* _Übungsaufgaben_:
a) Beantworten Sie anhand des Textes über die Friedelpraxis:
(i) Unter welchem Namen schloss sich die Gruppe zusammen, und aus wie vielen Menschen bestand sie?
(ii) Auf welchem Hof und in welchem Ort sollte das Gesundheitszentrum entstehen?
(iii) Wann entstand der Rückblick auf die Anfänge?
b) Schreiben Sie aus dem Text über die Friedelpraxis den Abschnitt wortgetreu ab, der mit "Wie sich die" beginnt und bis einschließlich "Vorhaben Wukosania scheitert." reicht.
c) Führen Sie den Text über die Entwicklung der Friedelpraxis im Anschluss an seinen letzten Satz weiter.

* _Vorliegender Text_:

#####

Hintergrund

Wie sich die Friedelpraxis entwickelt hat

Die Anfänge der Friedelpraxis und ihrer Entwicklung – ein Rückblick im Dezember 2015

2009 schliesst sich eine Gruppe von neun Menschen unter dem Namen Wukosania zusammen, um auf dem Projektehof Wukania in Biesenthal ein nicht-kommerzielles, ganzheitliches Gesundheitszentrum zu etablieren. „Wir haben Visionen entworfen, diskutiert, uns über gesundheitspolitische Themen ausgetauscht, zwei Räume für Behandlungen und Beratungen eingerichtet….“ Wir, die Behandlerinnen der Friedelpraxis, sind ein Teil davon. Das Vorhaben Wukosania scheitert.

#####

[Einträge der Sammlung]

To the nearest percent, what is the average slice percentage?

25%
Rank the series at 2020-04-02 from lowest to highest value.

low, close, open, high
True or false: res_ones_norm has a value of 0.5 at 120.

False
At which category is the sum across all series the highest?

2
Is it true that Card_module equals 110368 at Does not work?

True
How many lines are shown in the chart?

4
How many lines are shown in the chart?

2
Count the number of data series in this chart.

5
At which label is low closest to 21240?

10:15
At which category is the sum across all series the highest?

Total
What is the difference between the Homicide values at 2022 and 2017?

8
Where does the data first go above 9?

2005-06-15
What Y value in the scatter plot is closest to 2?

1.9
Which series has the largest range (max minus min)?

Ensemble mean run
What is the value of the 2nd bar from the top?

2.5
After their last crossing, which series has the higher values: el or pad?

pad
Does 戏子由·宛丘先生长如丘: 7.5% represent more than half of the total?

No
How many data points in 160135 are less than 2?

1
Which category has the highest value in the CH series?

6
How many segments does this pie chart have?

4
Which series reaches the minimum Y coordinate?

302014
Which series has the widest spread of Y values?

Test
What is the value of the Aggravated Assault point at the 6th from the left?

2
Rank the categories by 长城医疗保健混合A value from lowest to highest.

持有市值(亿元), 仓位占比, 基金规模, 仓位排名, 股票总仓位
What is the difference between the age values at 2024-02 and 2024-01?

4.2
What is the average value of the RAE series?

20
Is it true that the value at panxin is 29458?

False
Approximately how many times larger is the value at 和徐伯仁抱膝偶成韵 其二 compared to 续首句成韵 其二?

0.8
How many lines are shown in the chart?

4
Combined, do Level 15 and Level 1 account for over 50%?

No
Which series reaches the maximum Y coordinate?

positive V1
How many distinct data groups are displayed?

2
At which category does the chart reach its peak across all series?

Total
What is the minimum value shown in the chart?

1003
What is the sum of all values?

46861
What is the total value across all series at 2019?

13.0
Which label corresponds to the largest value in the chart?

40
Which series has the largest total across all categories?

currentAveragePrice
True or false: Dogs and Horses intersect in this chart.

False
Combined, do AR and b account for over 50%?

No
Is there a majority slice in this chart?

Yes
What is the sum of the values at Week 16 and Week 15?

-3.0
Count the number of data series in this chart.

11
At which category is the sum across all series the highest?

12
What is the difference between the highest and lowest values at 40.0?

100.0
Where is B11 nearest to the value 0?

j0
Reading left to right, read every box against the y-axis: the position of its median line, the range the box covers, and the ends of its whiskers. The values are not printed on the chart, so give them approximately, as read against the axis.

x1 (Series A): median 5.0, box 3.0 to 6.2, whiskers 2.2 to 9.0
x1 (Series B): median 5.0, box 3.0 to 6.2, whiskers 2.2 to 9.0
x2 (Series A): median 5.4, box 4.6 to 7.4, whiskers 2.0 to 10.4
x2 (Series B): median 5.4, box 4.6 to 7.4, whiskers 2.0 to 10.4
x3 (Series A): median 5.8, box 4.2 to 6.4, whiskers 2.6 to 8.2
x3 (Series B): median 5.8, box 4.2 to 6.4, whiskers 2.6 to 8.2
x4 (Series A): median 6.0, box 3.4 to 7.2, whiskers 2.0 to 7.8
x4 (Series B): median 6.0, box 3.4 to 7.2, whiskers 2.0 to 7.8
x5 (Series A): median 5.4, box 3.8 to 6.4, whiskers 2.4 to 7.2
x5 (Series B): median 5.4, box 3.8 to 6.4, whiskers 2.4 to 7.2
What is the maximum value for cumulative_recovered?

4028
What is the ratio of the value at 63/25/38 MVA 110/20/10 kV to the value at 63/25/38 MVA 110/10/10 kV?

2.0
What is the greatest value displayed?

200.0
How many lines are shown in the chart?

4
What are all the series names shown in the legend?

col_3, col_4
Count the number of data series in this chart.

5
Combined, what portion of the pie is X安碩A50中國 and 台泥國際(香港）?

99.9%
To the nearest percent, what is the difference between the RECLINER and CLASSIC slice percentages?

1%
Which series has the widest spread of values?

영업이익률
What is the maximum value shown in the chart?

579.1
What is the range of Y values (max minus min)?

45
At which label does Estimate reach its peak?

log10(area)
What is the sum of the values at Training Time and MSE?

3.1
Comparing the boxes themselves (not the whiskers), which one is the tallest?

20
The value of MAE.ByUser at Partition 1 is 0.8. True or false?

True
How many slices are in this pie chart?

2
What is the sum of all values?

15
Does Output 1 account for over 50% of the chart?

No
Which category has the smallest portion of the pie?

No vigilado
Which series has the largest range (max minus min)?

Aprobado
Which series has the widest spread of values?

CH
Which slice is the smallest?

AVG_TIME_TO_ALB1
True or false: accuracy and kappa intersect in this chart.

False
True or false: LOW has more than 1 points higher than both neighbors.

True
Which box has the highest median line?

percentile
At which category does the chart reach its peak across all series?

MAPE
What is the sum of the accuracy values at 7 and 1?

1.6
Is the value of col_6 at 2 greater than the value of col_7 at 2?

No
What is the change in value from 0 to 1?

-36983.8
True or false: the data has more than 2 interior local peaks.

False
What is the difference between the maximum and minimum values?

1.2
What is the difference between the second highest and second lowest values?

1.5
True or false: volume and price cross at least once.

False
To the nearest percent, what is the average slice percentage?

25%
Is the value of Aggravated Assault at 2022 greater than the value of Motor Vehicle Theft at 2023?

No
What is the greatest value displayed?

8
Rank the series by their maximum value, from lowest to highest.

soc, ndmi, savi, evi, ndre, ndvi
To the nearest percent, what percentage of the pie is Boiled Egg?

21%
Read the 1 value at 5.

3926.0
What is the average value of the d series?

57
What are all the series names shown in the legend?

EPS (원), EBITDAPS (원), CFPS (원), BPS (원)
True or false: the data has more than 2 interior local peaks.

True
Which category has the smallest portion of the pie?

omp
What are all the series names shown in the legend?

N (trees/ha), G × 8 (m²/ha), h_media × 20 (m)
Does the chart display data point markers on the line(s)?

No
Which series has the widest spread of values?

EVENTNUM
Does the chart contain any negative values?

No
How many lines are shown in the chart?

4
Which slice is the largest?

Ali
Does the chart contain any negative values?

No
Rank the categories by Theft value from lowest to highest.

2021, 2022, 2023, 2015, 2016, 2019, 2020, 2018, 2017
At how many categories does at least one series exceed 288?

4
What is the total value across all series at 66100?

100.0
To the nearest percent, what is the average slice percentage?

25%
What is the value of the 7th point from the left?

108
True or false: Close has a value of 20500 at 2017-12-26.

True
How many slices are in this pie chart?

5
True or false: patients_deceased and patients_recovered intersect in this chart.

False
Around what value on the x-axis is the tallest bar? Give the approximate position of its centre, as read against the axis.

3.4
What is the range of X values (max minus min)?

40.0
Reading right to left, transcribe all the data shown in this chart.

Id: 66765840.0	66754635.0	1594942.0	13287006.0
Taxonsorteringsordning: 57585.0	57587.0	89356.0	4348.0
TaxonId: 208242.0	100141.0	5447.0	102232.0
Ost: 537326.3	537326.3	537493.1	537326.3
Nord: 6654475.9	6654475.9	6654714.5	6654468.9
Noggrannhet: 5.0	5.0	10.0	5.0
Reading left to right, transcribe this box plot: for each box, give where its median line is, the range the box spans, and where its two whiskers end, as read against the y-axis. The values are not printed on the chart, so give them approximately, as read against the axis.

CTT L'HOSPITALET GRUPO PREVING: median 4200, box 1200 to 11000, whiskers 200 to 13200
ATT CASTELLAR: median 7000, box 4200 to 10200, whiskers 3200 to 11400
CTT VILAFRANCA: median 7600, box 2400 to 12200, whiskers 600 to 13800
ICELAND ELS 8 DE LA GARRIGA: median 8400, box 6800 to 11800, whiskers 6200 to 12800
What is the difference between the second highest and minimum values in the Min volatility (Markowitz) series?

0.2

#####

* _Lösungen_:
a)
(i) Wukosania; neun Menschen
(ii) Auf dem Projektehof Wukania in Biesenthal
(iii) Im Dezember 2015

b)
Wie sich die Friedelpraxis entwickelt hat

Die Anfänge der Friedelpraxis und ihrer Entwicklung – ein Rückblick im Dezember 2015

2009 schliesst sich eine Gruppe von neun Menschen unter dem Namen Wukosania zusammen, um auf dem Projektehof Wukania in Biesenthal ein nicht-kommerzielles, ganzheitliches Gesundheitszentrum zu etablieren. „Wir haben Visionen entworfen, diskutiert, uns über gesundheitspolitische Themen ausgetauscht, zwei Räume für Behandlungen und Beratungen eingerichtet….“ Wir, die Behandlerinnen der Friedelpraxis, sind ein Teil davon. Das Vorhaben Wukosania scheitert.

c)
Ermutigt durch Menschen aus dem Kreis anderer nicht-kommerzieller Projekte suchen und finden wir im April 2012 geeignete Praxisräume in Berlin Neukölln und starten erneut, nun zu Zweit.

Praxisräume in Berlin Neukölln

Renovierung, Einrichtung, Einweihungsfest, viele Diskussionen, erste Entwürfe unserer Praxisidee, ihre Verbreitung – es gibt viel zu tun.

Gleichzeitig laufen die Behandlungen der Patient*innen aus unseren vorherigen Praxen, die pro Sitzung abgerechnet werden, weiter. Nun kommen Neue dazu – und all‘ die Aktivitäten rund um das nicht-kommerzielle Experiment ebenso.

Die unterstützende Begleitgruppe besteht zunächst aus zwei, heute besteht sie aus fünf Menschen.

Phase 1 – bis Sommer 2015

Die erste Phase des Projekts – bis Sommer 2015 – ist geprägt von starken Schwankungen: Zeiten mit positivem Feedback seitens der Patient*innen und des Umfeldes wechseln mit Zeiten der Entmutigung. Interne Spannungen bleiben nicht aus.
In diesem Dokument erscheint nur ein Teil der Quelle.